It’s 2008. You’re skateboarding to school while listening to your iPod, jamming to the Punk mix you stole from a Tony Hawk game. This is the feel of The Darbs‘ debut album.
The album contains seventeen songs, many of which are less than two minutes long (as any good Punk song should be), and their relentless high energy is guaranteed to take you back to a simpler time. The stripped down approach of four chords with no guitar leads provides the perfect raw material for the singer to construct hooks, and these hooks will get stuck in your head.

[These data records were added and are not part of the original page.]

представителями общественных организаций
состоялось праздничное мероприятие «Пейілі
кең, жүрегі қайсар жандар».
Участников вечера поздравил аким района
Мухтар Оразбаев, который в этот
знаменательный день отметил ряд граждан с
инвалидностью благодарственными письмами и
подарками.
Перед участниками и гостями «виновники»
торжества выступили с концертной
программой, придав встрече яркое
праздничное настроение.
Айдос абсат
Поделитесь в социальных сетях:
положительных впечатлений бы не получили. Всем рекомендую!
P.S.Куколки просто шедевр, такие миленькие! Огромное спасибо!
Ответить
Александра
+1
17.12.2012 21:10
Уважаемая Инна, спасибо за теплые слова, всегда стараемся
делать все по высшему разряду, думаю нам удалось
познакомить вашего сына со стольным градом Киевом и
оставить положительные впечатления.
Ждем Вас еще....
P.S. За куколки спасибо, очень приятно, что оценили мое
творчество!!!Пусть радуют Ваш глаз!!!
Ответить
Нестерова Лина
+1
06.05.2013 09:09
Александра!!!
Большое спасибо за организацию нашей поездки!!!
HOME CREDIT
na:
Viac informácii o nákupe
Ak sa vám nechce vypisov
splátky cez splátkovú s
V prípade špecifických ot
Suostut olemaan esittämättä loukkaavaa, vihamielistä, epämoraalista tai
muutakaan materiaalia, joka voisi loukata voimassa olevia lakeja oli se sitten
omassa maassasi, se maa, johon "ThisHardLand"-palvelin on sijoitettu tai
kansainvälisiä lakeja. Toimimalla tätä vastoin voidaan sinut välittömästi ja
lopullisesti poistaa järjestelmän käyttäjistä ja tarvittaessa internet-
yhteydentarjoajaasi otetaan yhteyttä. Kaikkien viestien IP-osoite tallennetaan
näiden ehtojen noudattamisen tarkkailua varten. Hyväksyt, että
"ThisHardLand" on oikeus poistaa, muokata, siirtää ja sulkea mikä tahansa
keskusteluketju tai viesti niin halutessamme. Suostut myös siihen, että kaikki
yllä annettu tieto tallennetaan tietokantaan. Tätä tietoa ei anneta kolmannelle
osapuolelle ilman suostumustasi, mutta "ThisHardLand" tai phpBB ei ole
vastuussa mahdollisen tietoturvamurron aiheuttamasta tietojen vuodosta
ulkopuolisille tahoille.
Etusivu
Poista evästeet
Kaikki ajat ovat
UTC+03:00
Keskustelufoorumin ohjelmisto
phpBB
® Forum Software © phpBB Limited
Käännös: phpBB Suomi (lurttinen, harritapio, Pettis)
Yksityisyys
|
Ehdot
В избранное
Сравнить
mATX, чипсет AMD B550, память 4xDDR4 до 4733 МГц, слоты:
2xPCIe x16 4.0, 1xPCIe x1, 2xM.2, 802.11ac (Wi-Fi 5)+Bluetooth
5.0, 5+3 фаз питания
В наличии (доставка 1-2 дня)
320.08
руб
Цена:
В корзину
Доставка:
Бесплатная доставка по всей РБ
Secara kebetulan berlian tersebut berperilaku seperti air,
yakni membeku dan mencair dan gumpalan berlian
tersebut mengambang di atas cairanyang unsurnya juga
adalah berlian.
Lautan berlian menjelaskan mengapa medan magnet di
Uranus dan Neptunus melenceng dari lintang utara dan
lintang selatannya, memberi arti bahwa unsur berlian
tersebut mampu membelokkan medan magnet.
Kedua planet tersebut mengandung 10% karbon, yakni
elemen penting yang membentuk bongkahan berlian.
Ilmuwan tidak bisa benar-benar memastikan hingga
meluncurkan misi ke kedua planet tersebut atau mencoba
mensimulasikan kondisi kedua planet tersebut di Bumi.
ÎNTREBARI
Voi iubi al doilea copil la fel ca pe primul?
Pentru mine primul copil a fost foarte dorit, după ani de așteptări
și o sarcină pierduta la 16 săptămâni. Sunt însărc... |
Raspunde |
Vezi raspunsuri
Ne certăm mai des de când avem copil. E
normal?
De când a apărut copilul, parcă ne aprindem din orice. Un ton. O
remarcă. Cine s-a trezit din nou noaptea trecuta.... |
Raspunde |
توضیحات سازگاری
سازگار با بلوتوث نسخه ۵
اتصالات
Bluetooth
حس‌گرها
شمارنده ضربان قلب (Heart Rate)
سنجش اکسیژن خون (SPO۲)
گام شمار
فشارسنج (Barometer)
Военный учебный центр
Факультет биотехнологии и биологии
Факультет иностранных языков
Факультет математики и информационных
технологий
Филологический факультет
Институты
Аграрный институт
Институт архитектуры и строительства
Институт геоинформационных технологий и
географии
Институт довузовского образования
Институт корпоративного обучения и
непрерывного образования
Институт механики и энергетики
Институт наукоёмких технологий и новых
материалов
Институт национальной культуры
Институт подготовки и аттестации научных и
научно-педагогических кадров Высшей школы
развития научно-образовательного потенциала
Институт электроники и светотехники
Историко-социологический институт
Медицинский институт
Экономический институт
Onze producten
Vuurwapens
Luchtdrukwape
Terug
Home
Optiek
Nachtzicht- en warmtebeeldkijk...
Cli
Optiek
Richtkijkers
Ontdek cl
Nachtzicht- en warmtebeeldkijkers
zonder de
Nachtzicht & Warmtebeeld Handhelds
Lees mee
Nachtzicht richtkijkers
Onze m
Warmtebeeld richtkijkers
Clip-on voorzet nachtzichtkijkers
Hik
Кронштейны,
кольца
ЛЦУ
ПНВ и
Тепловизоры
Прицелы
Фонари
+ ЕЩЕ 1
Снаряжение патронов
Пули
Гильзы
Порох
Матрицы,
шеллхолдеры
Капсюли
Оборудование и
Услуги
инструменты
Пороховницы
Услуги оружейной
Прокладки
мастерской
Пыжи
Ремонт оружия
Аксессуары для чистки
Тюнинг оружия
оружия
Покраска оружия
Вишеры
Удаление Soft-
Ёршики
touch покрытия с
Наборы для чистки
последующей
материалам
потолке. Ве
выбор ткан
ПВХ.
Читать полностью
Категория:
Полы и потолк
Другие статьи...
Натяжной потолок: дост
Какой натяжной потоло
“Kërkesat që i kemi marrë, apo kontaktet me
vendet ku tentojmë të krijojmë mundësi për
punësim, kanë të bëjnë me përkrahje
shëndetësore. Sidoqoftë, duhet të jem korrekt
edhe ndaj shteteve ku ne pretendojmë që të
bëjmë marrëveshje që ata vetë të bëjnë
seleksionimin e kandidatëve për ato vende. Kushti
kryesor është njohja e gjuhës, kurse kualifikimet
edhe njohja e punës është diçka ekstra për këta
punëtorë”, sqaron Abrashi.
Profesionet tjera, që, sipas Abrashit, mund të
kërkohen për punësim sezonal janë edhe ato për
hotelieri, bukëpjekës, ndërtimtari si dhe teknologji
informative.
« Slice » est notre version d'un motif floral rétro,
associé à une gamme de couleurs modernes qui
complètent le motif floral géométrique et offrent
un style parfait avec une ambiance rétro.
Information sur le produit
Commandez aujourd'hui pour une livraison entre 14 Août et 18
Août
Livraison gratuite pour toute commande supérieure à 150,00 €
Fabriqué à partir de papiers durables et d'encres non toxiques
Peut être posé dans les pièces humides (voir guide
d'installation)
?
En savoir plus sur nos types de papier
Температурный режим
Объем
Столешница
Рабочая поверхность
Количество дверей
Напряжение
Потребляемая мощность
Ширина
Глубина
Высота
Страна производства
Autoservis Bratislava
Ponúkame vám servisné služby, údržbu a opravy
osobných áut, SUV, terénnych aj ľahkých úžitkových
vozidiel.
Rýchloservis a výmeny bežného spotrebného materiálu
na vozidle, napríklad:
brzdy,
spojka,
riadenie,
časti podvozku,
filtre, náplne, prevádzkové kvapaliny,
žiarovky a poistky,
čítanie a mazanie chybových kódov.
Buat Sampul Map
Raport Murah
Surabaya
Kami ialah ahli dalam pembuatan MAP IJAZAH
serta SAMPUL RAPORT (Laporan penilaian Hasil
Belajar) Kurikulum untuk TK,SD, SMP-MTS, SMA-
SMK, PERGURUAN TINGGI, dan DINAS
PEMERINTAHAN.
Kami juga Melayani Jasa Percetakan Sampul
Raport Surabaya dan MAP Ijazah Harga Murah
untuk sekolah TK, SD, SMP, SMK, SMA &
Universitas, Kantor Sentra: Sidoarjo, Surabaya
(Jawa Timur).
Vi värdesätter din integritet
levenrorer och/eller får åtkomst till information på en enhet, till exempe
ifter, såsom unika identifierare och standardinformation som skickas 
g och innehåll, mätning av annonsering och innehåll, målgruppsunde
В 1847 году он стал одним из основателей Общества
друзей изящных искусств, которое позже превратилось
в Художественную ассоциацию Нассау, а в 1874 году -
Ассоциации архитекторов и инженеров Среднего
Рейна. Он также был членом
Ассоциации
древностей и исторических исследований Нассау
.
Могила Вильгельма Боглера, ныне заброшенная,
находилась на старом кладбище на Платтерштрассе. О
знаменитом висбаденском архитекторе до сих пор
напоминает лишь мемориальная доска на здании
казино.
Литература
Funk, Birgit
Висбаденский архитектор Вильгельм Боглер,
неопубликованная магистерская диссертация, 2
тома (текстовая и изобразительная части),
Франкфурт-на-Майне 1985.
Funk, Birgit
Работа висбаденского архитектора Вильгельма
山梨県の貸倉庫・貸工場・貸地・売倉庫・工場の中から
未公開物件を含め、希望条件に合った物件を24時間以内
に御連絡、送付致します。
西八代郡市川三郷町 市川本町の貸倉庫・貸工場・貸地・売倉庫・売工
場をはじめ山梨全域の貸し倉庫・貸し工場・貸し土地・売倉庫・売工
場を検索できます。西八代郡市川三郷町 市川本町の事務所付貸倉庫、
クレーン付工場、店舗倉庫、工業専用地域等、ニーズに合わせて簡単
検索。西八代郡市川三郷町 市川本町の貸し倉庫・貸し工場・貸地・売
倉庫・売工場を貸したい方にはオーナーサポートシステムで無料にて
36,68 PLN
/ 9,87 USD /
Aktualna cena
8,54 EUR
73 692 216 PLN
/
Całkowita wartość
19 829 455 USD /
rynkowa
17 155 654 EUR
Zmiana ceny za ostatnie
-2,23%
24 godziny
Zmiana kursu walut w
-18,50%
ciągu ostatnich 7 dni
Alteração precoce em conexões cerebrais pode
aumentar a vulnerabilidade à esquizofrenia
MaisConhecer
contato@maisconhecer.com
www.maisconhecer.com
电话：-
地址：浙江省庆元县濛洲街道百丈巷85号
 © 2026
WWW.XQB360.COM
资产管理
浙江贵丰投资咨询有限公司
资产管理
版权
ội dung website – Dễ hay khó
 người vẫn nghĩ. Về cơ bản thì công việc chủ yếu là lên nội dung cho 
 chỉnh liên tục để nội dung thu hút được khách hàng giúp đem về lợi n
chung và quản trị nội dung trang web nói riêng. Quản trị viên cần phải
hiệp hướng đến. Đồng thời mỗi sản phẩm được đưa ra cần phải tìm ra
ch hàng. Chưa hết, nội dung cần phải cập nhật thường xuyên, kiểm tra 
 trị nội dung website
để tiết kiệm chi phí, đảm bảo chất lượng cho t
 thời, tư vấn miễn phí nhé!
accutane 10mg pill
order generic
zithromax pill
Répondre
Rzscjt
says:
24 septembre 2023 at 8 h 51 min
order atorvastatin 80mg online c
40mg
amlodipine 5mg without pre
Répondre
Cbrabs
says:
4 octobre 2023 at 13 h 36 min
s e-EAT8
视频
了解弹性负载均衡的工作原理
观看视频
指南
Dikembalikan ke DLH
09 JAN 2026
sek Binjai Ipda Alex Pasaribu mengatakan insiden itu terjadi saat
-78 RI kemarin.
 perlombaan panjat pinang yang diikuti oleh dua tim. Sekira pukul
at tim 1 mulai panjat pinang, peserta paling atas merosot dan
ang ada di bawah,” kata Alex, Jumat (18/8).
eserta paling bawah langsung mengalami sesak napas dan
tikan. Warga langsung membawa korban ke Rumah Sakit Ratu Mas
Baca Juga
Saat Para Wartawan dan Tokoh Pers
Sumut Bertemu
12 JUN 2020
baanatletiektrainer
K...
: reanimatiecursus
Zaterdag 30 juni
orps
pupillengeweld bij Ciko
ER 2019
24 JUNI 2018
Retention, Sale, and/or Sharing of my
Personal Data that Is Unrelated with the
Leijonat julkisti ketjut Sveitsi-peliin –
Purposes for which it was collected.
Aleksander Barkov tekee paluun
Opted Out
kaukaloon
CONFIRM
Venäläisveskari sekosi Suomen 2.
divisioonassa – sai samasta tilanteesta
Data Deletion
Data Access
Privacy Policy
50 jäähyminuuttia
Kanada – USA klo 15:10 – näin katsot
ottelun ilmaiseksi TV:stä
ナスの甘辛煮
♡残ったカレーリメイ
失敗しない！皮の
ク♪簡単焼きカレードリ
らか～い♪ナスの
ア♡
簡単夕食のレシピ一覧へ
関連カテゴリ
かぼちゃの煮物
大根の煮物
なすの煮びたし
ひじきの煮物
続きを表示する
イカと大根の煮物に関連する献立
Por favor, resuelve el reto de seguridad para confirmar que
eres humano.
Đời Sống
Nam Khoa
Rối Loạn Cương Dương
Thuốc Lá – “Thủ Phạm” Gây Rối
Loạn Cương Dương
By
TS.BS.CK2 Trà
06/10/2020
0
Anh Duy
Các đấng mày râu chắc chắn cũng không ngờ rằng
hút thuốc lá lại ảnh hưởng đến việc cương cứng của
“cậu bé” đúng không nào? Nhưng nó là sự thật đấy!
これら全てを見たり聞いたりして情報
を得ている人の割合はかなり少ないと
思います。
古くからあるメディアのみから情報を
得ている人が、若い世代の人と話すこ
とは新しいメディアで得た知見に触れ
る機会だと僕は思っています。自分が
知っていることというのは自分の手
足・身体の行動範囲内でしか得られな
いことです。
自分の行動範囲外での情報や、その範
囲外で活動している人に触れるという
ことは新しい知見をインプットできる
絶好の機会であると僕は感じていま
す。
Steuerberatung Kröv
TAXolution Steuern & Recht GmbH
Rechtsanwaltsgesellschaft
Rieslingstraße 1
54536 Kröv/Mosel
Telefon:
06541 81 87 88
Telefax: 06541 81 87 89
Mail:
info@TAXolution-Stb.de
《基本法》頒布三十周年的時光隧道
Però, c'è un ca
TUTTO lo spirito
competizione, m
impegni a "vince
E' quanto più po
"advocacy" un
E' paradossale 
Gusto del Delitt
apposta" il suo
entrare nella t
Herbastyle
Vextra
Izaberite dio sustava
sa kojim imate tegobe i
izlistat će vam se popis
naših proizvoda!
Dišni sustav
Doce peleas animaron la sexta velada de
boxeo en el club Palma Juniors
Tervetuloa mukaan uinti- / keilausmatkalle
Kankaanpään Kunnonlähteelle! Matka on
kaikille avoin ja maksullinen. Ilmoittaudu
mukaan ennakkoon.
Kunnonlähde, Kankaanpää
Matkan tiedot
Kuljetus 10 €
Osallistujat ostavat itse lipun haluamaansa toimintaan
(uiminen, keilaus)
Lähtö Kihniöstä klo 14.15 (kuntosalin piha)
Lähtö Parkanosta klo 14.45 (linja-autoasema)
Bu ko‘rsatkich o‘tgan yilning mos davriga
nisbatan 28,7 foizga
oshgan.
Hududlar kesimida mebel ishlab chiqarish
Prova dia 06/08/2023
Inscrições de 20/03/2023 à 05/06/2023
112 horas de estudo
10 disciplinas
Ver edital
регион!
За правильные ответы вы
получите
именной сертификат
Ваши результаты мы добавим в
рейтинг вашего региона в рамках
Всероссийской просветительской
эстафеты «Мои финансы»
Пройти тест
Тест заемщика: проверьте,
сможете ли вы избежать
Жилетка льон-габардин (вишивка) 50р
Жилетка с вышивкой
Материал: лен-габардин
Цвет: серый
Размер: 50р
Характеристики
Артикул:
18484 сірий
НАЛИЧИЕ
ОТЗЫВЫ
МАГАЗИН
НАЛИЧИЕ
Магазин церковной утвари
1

The verses have a rambling Billie Joe Armstrong quality with some gang vocals thrown in to spice things up. The rhythm section goes strong. But, as soon as things start to feel predictable, the bass separates from the pack to lay down a Rancid inspired fill. Finally, everything builds to a shouted chorus you’ll want to scream along to like you’re drunk at a Bouncing Souls show. It’s simple but charming, and the formula works.
It’s also worth mentioning how this album’s positive energy leaves you feeling refreshed. The song “Sitting Around” makes you want to get up and do something fun, which is a nice break from the normal doom and gloom of the times. Obviously if that was the only type of song we had in 2020, it’d be a problem. But it’s not, so it acts as a nice deep breath before you dive back into reading The Conquest of Bread and blasting Discharge. There’s still a feeling of Punk rock rebellion on the album, like on the track “Give It To The Man,” but it feels like more generalized, youthful resistance than most political songs you hear nowadays.
I’m going to recommend either listening to this record while playing Tony Hawk Pro Skater and drinking beer, or while crying and throwing darts at a copy of “Father Of All Motherfuckers” you’ve taped to the wall.